The existence of Bill 39 demonstrates the might of the left in creating change through democratic elections, and is a result of Ford's and Tory's fear of our collective power. Tory “needed” Bill 39 because he could see he was losing his grip on Council with the election of so many diverse progressive Councillors in the Fall of 2022, including in the suburbs. These progressives are ready to do the right thing and act with integrity on behalf of ALL Torontonians, adding their strength to the existing progressives who are skilled at navigating City Hall.
Cities need help from both the provincial and federal governments just to make up for existing billion dollar gaps for basic services and programs. We also need more financial help to fund the additional infrastructure, services and programs which everyone recognizes are needed to actually deliver a livable city / municipalities for everyone. We have to push back against the austerity that continues to be preached. We have to push back against the privatization and sell-off we can expect when we run out of money because we can’t fund the cities we need.
People power and union power is the most effective way to push back against these reckless bills. Working people need to see themselves as the direct winners in this equation, not wealthy developers and P3 consortiums. We must continue to fight and shame Ford and Tory and their wealthy donor friends. Let’s focus on a vision of what we need in Toronto and York Region, and allow those needs to drive the fiscal and decision-making framework! We need affordable housing, safe communities, strong and ambitious climate action, high quality equitable public services, accountability, and democracy.

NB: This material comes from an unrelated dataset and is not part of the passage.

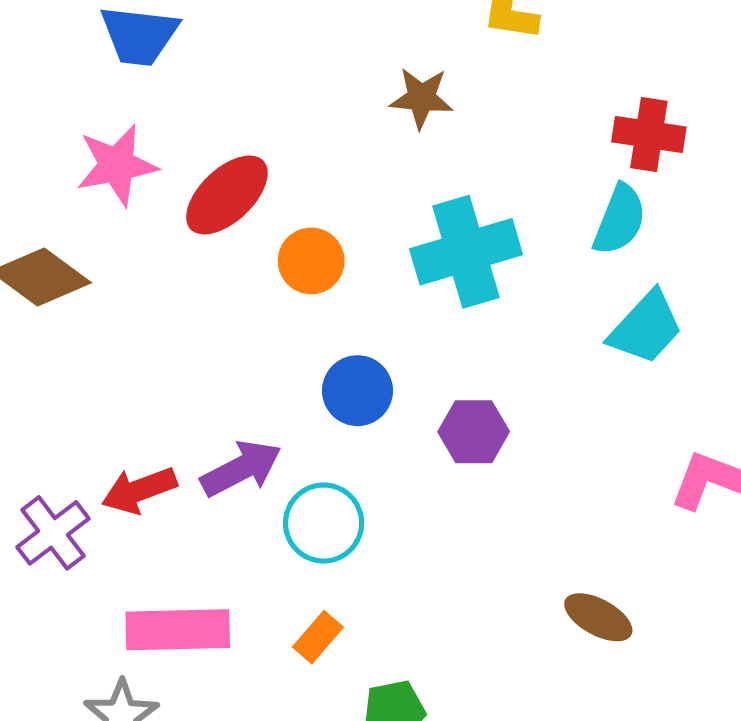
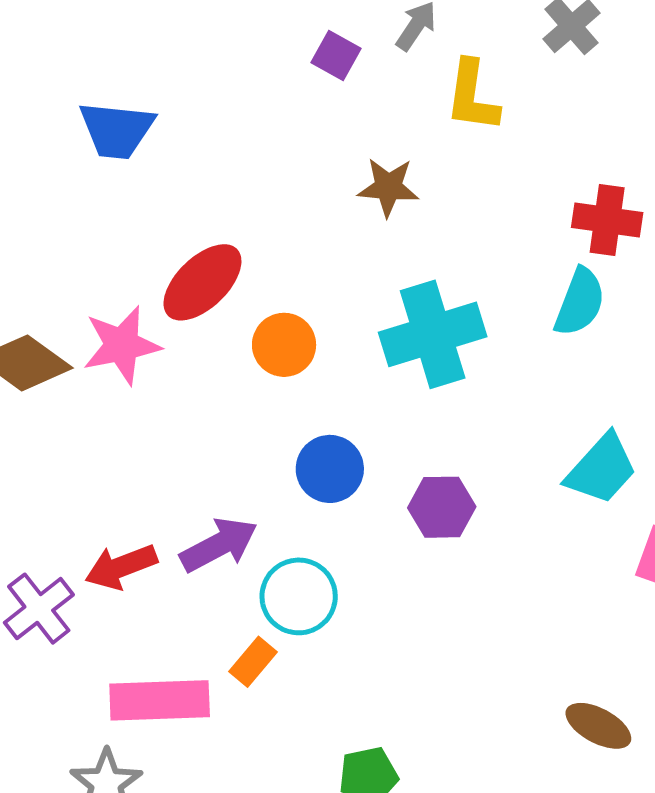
pink star: (117, 165) -> (122, 345), moved
cyan trapezoid: (646, 328) -> (601, 469), moved
brown ellipse: (598, 617) -> (598, 726), moved
orange rectangle: (318, 637) -> (253, 662), moved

The Labour Council Executive Board resolves that:
- Call on John Tory and all Toronto City Councillors to NOT use Bill 39 powers;
- Call on Toronto City Council to prioritize more deeply affordable housing, building on intensification through lens of right to adequate housing;
- Support calls for an inquiry into Bill 23 and whether some developers purchased land based on insider information;
- Call on ALL our affiliates to speak out against Bill 23 and Bill 39 because they affect ALL of us;
- Ask all unions to expose the inherent risks of the second provincial priority for municipal services (allowing one-third of City Council to pass bylaws about “constructing and maintaining infrastructure to support housing, including transit, roads, utilities, and servicing”);
- Build out a four-year Toronto City Hall strategy, including supporting newly-elected progressive councillors, building on the labour partnership with the progressive wing of Council, and establishing a public-facing municipal campaign for a fair deal for cities that centres workers and community;
- Fight for fair 2023 budgets that move beyond austerity in Toronto and York Region by working strategically with community allies;
- Call for an immediate independent third party review of the Eglinton Crosstown P3 with respect to the ongoing delays and increased costs.